* Record list *
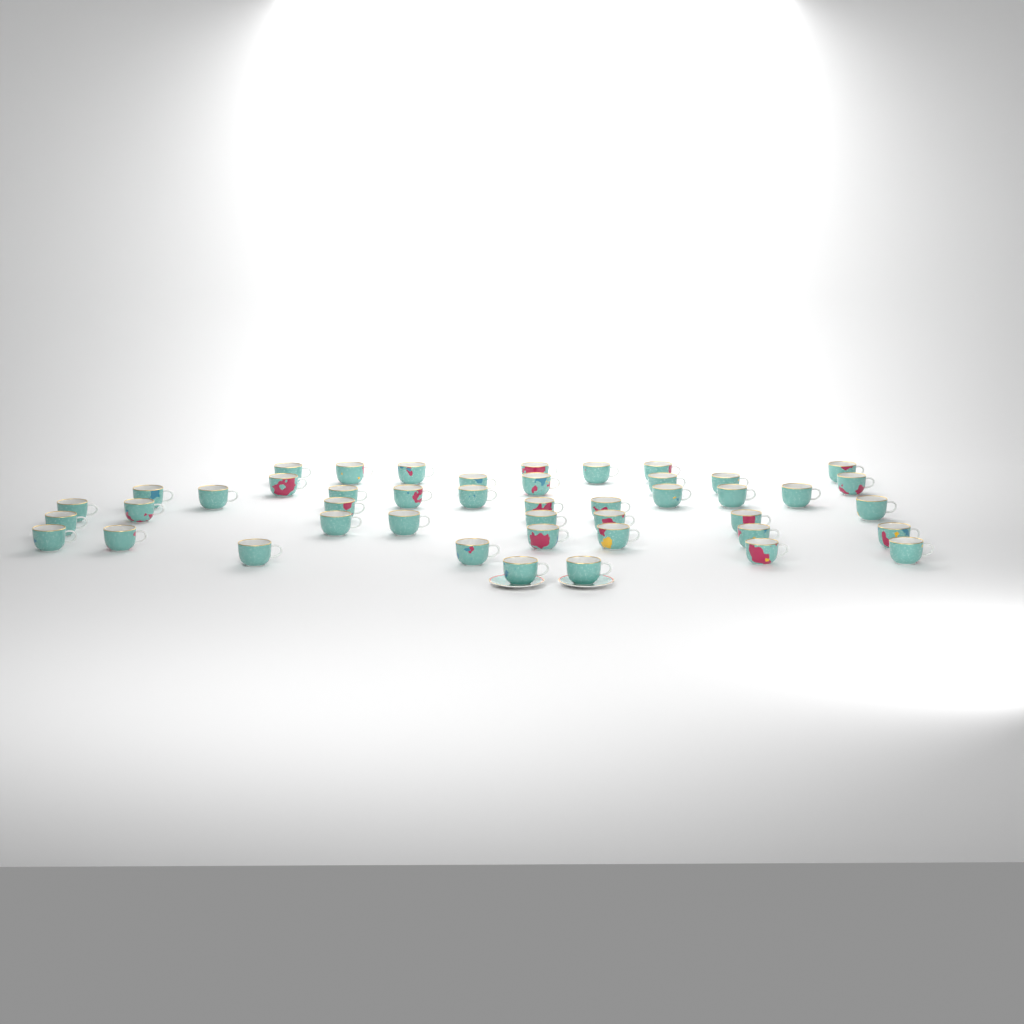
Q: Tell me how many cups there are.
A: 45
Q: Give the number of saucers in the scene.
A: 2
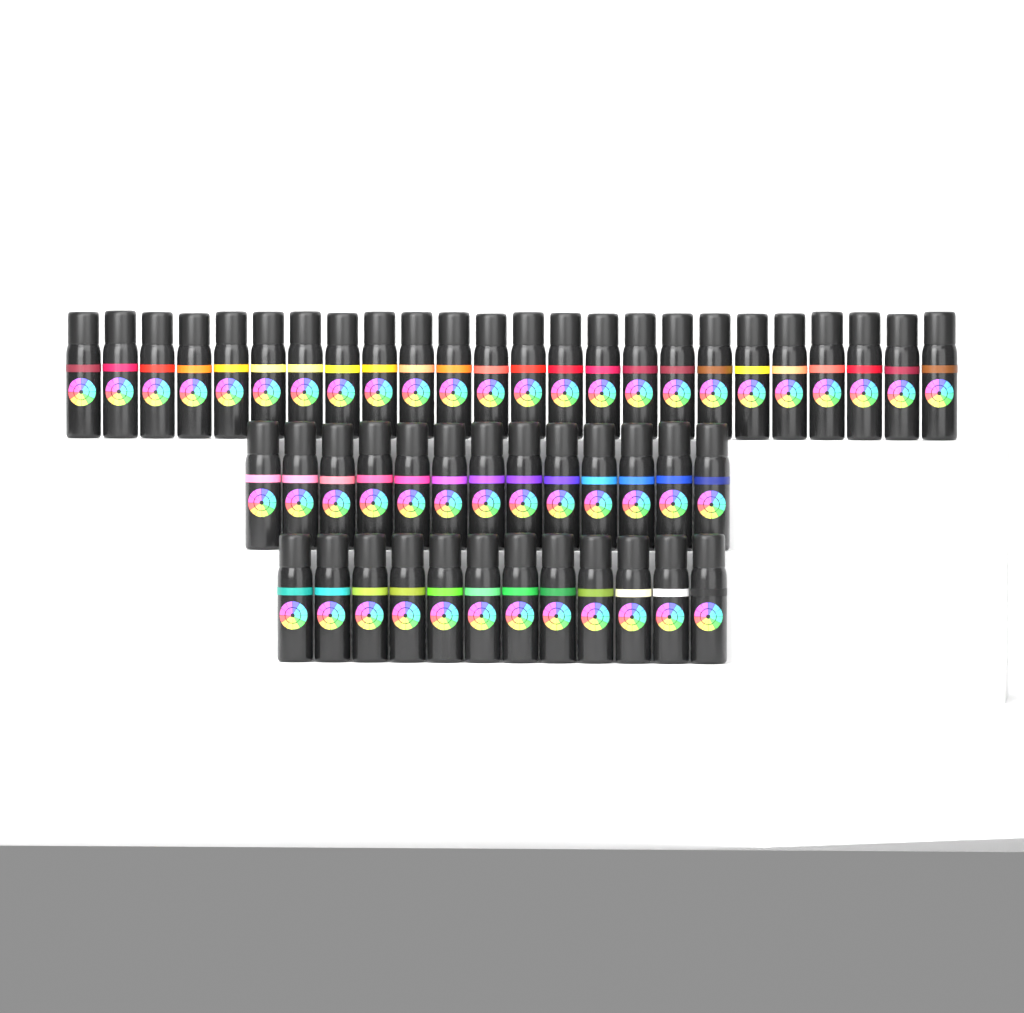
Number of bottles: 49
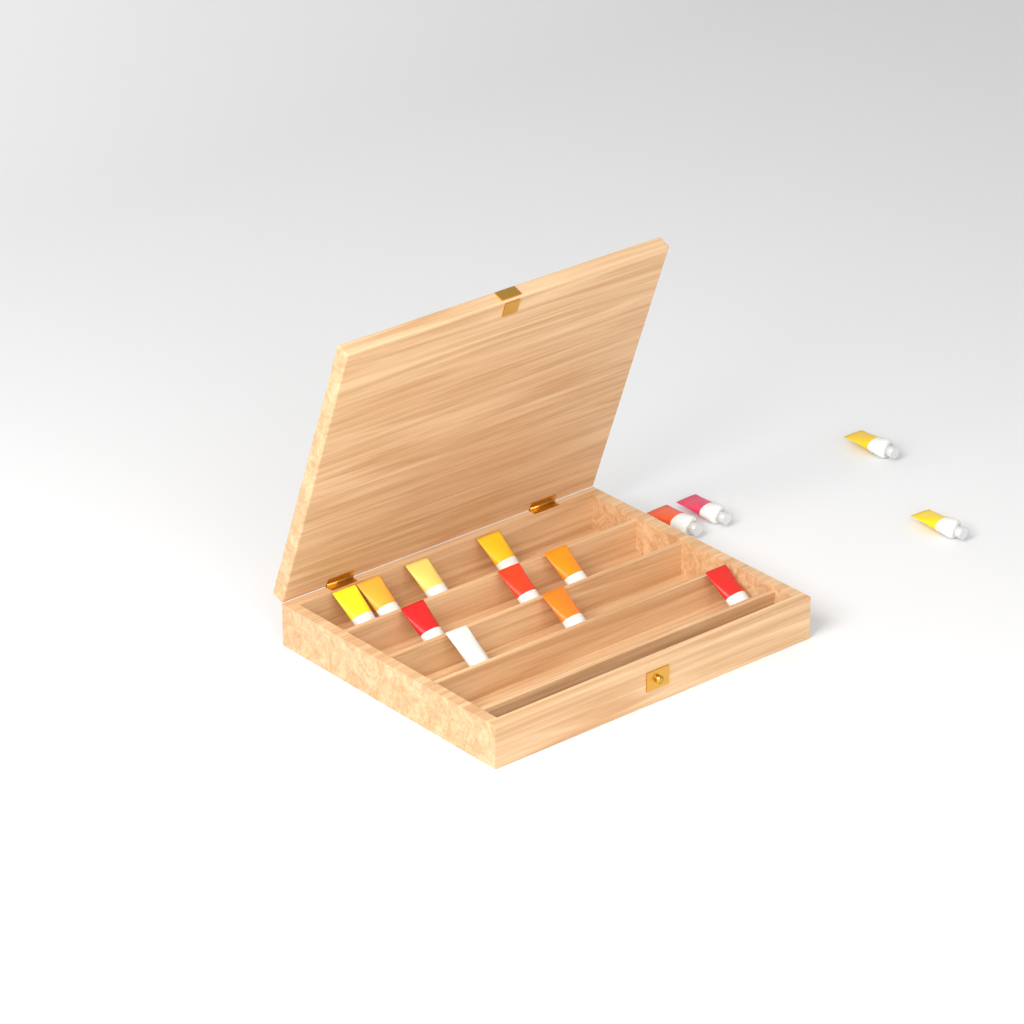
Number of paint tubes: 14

* Given task *
Lay out every line of the records above as a numbered list, skipping any blank lines. Leave the pictures out of your answer.

* Written response *
1. Q: Tell me how many cups there are.
2. A: 45
3. Q: Give the number of saucers in the scene.
4. A: 2
5. Number of bottles: 49
6. Number of paint tubes: 14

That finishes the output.